Major League Baseball is just past the halfway point in the regular season. As the league gears up to hold the All-Star Weekend festivities, a bigger issue is looming. The league and the MLB Players' Association are discussing a potential salary cap. MLBPA Executive Directors Tony Clark and Bruce Meyer wanted to send players a message.

Players renegotiating contracts during the season is not uncommon. Chicago Cubs All-Star outfielder Pete Crow-Armstrong is doing so right now. However, those conversations change drastically if a salary cap is put into place. Across the history of sports with salary caps, leagues face holdouts from their players when their teams' owners try to change the rules.

Under a salary cap, even more money would go to the owners, according to Meyer. While Clark faces an investigation, his co-executive director heads the MLBPA as they prepare for the change. According to him, the darkest days are yet to come. Lockouts make things difficult for the league and its players, but it could be inevitable if things don't change.

“We don't want to work selfishly,” Clark said on behalf of the MLBPA. “We don't want to miss games.”

MLB has been remarkably stable when compared to other professional leagues in America. There has not been a major lockout since 1994 and the league is excellent at playing each game each season, barring a pandemic.

Clark has been working on educating players like Crow-Armstrong and other about what a salary cap means for the league.

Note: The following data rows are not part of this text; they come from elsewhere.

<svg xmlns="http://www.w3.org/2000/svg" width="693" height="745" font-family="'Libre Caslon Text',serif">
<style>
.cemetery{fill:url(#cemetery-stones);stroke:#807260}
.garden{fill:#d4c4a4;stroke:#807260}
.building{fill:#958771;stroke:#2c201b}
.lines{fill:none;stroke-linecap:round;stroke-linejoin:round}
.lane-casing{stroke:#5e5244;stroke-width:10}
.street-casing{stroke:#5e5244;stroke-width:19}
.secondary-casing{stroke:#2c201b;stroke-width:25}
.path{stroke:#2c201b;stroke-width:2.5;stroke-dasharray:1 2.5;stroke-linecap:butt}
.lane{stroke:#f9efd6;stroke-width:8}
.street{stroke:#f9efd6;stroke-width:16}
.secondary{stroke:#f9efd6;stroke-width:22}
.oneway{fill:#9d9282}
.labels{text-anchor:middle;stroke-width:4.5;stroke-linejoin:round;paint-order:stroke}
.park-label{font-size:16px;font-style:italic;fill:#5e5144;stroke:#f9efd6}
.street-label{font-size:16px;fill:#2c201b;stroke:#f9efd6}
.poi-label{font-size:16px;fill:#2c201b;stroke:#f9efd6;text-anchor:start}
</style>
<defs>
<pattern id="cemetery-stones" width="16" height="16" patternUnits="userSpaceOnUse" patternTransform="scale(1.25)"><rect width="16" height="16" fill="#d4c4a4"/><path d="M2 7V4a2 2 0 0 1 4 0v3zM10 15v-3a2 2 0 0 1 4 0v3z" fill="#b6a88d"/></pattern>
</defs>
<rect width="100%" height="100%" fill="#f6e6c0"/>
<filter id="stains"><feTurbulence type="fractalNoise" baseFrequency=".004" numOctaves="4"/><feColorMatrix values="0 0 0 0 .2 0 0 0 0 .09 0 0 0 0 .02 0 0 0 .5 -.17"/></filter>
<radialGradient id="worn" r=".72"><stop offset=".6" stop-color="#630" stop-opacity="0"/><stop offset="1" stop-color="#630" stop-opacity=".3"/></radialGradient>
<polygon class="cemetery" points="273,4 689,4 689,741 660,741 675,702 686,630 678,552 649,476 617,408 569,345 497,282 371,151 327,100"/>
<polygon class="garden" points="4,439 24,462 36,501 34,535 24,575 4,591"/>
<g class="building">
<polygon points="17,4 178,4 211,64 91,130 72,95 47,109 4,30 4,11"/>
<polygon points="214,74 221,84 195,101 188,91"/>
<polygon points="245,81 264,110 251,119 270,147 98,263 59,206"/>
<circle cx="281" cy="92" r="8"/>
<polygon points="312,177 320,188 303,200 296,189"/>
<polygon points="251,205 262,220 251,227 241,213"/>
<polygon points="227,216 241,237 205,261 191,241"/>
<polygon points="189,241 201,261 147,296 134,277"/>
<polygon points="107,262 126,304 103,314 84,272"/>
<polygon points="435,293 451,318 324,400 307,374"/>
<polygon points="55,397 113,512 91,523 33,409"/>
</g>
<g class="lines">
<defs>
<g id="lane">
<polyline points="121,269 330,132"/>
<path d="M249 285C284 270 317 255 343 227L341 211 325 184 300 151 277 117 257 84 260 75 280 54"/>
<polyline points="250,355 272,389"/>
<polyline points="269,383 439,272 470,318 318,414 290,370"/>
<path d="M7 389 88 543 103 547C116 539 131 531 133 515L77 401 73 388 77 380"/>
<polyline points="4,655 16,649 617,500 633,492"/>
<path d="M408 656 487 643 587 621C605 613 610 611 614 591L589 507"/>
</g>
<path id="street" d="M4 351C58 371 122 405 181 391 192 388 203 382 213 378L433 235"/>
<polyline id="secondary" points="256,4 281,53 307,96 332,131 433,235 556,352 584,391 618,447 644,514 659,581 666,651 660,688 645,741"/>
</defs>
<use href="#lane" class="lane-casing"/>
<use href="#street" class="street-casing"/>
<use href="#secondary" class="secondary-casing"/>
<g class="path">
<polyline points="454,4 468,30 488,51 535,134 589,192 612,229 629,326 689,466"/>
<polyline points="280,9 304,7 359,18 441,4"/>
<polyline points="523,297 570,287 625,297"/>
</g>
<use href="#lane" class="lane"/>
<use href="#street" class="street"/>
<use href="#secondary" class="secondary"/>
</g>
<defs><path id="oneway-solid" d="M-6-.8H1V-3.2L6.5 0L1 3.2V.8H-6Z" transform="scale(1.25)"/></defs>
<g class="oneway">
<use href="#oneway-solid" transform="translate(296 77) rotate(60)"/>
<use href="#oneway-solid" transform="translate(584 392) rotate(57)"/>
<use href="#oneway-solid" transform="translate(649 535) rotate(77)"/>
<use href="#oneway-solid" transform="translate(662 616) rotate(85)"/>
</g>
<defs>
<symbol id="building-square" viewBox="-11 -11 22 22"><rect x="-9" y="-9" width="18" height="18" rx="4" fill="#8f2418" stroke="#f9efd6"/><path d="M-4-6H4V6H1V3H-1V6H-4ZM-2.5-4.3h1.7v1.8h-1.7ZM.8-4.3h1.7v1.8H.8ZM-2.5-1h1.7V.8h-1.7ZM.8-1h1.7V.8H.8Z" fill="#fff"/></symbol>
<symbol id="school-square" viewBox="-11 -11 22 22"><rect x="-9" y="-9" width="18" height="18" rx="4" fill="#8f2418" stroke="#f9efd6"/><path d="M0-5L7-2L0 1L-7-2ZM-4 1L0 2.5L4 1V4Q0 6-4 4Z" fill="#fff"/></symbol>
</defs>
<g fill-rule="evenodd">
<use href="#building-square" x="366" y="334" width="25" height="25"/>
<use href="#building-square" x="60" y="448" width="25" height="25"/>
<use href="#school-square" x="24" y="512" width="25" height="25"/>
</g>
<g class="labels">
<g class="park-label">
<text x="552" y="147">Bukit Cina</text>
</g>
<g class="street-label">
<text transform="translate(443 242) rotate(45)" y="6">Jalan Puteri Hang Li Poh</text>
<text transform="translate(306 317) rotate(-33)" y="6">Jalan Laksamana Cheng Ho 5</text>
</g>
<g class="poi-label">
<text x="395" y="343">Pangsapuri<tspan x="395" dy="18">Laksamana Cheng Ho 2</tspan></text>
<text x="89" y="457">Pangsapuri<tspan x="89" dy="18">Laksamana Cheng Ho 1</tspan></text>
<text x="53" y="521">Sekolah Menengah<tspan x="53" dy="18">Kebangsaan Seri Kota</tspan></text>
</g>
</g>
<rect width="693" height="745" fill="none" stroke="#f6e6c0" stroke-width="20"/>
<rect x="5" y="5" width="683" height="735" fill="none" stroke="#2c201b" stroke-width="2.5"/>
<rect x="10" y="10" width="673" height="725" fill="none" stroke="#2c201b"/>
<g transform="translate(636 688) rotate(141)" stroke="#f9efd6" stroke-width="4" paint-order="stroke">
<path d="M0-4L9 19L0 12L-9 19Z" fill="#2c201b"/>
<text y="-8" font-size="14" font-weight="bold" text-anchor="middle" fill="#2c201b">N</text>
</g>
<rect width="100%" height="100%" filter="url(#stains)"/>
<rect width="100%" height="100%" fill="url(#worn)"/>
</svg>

“The salary cap actually guarantees more lockouts, more work stoppages, more missed games,” Clark said. “The history in capped sports is once they get you in that system, the owners just keep locking the players out to get the players' percentage down.”

Clark and the MLBPA's conversations with the league have been ongoing. However, he wants a solution to be found before a lockout happens.

“We will be there whenever the other side is ready to negotiate,” Clark said. “We will be there with creativity and we will be there doing everything we can to try and avoid it.”